TEXTE PRÉSENTÉ –
════════════════════
Alors, ceux qui avaient accueilli la parole de Pierre se firent baptiser. Ils étaient fidèles à écouter l'enseignement des Apôtres et à vivre en communion fraternelle, à rompre le pain et à participer aux prières.

 

 

 

jeudi 9 mai 2013

Ascension du Seigneur



Ascension du Seigneur

Luc 24, 46-53


         Avouons-le : il n’est pas facile de bien parler du mystère glorieux de l’Ascension du Seigneur. Tout simplement parce que nous avons bien du mal à nous représenter ce mystère. Et les mots de la Bible comme ceux de la foi peuvent nous rendre cette tache encore plus difficile : « Ils le virent s’élever et disparaître à leurs yeux dans une nuée. Et comme ils fixaient encore le ciel où Jésus d’en allait… ». Pris de manière littérale le récit de Luc nous montrerait un Jésus s’envolant dans le ciel. Notre profession de foi se contente de dire qu’il monta au ciel, après en être descendu par l’incarnation. Nous voyons bien que ce vocabulaire biblique et théologique ne peut pas être compris de manière littérale : ce sont des images et nous avons à trouver le sens profond qu’elles nous transmettent à propos de Jésus ressuscité.

Relevons dans un premier temps l’état d’esprit des apôtres le jour de l’Ascension. Souvenons-nous avec saint Luc que « pendant quarante jours, Jésus leur était apparu, et leur avait parlé du Royaume de Dieu. » Eh bien ces 40 jours de catéchisme donné par le Ressuscité en personne ont été un véritable échec ! La question des apôtres prouve qu’ils n’ont toujours rien compris : « Seigneur, est-ce maintenant que tu vas rétablir la royauté en Israël ? » Les apôtres se font une image de la religion bien terrestre et bien matérialiste, une image limitée à leurs intérêts patriotiques. Ce manque de spiritualité des apôtres montre à quel point ils ont besoin de l’aide du Saint Esprit. Non seulement les 40 jours de catéchisme entre Pâques et l’Ascension ont été inutiles, mais en plus ils ont oublié toute leur formation initiale, une formation de trois ans tout de même ! Ils ont oublié la réponse donnée par leur Maître à la question des Pharisiens, bien proche de la leur : « Quand viendra le Règne de Dieu ? » « La venue du Royaume de Dieu ne fait pas l’objet d’un constat. On ne va pas dire : Il est ici ! Il est là ! Et voyez, le Royaume de Dieu est au milieu de vous.[1] » Entre les apôtres au jour de l’Ascension et le pape Grégoire le Grand au 6ème siècle quel progrès spirituel ! Ce grand pape enseignait que « le ciel, c’est l’âme du juste ». C’est l’œuvre du Saint Esprit dans son Eglise qui a permis ce grand bond en avant, ce passage d’une religion matérialiste et nationaliste à une religion intérieure et universelle.
════════════════════
DONNÉES –
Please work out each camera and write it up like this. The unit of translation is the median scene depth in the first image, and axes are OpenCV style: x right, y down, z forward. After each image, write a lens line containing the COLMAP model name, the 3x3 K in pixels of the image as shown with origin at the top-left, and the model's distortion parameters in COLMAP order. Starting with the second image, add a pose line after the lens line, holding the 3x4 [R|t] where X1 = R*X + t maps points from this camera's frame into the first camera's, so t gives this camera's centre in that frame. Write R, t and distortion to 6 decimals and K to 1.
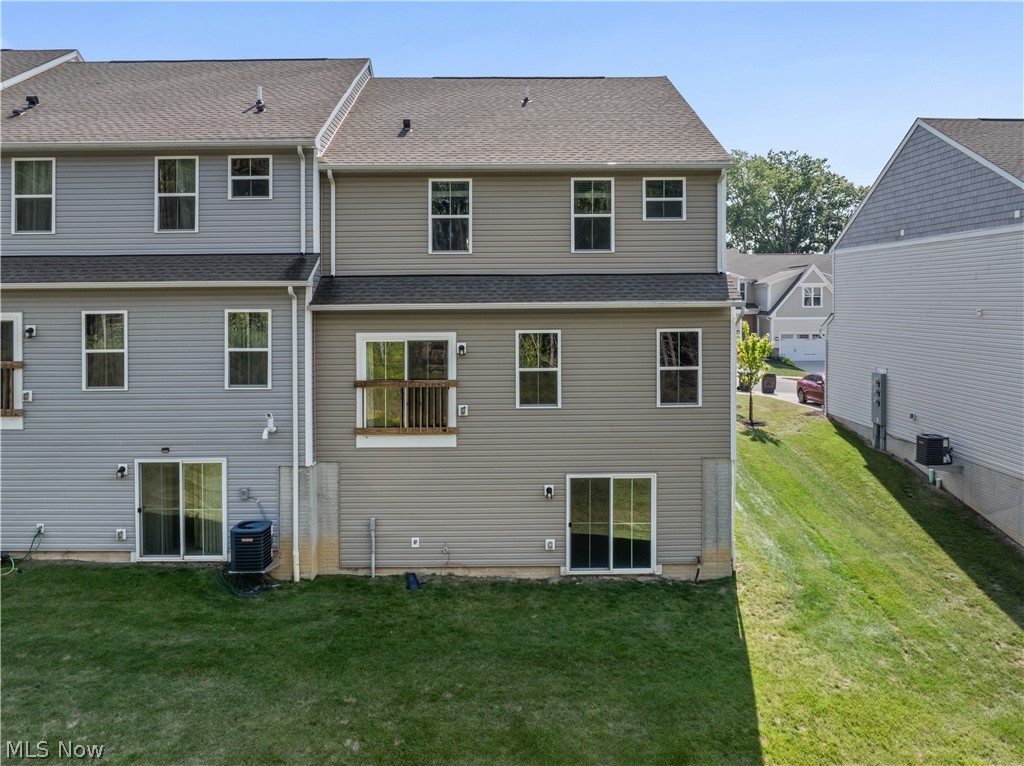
lens RADIAL K [[767.0, 0, 511.1], [0, 767.0, 294.6], [0, 0, 1]] dist [-0.004257, -0.003245]
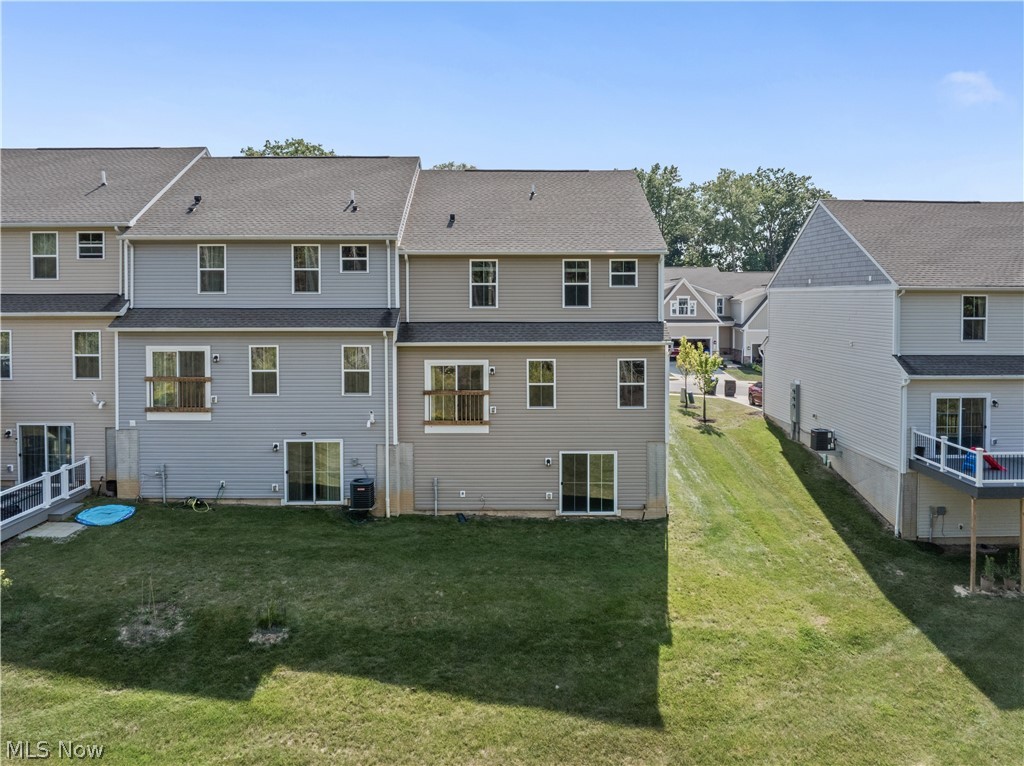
lens RADIAL K [[757.8, 0, 475.4], [0, 757.8, 300.7], [0, 0, 1]] dist [0.009013, 0.001853]
pose [[0.998694, -0.001419, -0.051075, -0.019218], [0.001897, 0.999955, 0.009316, -0.085600], [0.051060, -0.009400, 0.998651, -0.538827]]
════════════════════
VOS TÂCHES –
a: Dites si chacune des affirmations suivantes concorde avec le texte sur l’Ascension. Répondez par oui ou par non et citez mot pour mot les termes du texte qui tranchent.
(i) Jésus est apparu aux apôtres pendant quarante jours.
(ii) La formation initiale des apôtres a duré cinq ans.
(iii) Le pape Grégoire le Grand enseignait que le ciel est l’âme du juste.
b: Donnez la suite du texte sur l’Ascension du Seigneur à partir de son dernier mot.
La liste provient d’une autre source.

VOS RÉPONSES –
a:
(i) Oui : « pendant quarante jours, Jésus leur était apparu, et leur avait parlé du Royaume de Dieu. »
(ii) Non : « une formation de trois ans tout de même ! »
(iii) Oui : « Ce grand pape enseignait que « le ciel, c’est l’âme du juste ». »

b:
Nous fêtons donc Jésus qui monte au ciel. Essayons de traduire cette image. Nous fêtons Jésus glorieux qui disparaît à nos yeux de chair et qui introduit définitivement notre humanité dans la vie et la gloire de la Sainte Trinité. Le ciel, c’est Dieu Trinité. Jésus semble disparaître, mais il ne devient pas absent pour autant. Il sera présent par le don de l’Esprit, il sera présent dans son Eglise et dans le monde d’une nouvelle manière, à la manière du Ressuscité. Il ne connaîtra plus la limitation propre à ceux qui doivent encore passer par la mort : les limites du temps et de l’espace.

En montant au ciel, le Seigneur nous invite, comme il le fit pour ses apôtres autrefois, à un double passage. Nous devons passer tout d’abord du particulier à l’universel. Eux rêvaient de rétablir la royauté en Israël. Lui leur répond en leur donnant une mission universelle : « Vous serez mes témoins à Jérusalem, dans toute la Judée et la Samarie, et jusqu’aux extrémités de la terre. » Nous devons ensuite passer d’une religion extérieure à l’intériorité de la foi. Et cela justement par le don de l’Esprit Saint, force venue d’en haut. Dans l’Evangile il nous est dit que les Apôtres étaient sans cesse dans le Temple à bénir Dieu. Quelques années plus tard ce temple sera réduit à néant par les armées romaines. Alors les premiers chrétiens pourront comprendre le sens de la lettre aux Hébreux : « C’est avec pleine assurance que nous pouvons entrer au sanctuaire du ciel grâce au sang de Jésus : nous avons là une voie nouvelle et vivante… Avançons-nous donc vers Dieu avec un cœur sincère, et dans la certitude que donne la foi, le cœur purifié de ce qui souille notre conscience, le corps lavé par une eau pure. Continuons sans fléchir d’affirmer notre espérance, car il est fidèle, celui qui a promis. »

Depuis l’Ascension et la Pentecôte, Jésus veut être présent dans notre âme. Il n’est jamais absent. C’est nous qui nous rendons absents à cette présence intérieure, à cette inhabitation divine.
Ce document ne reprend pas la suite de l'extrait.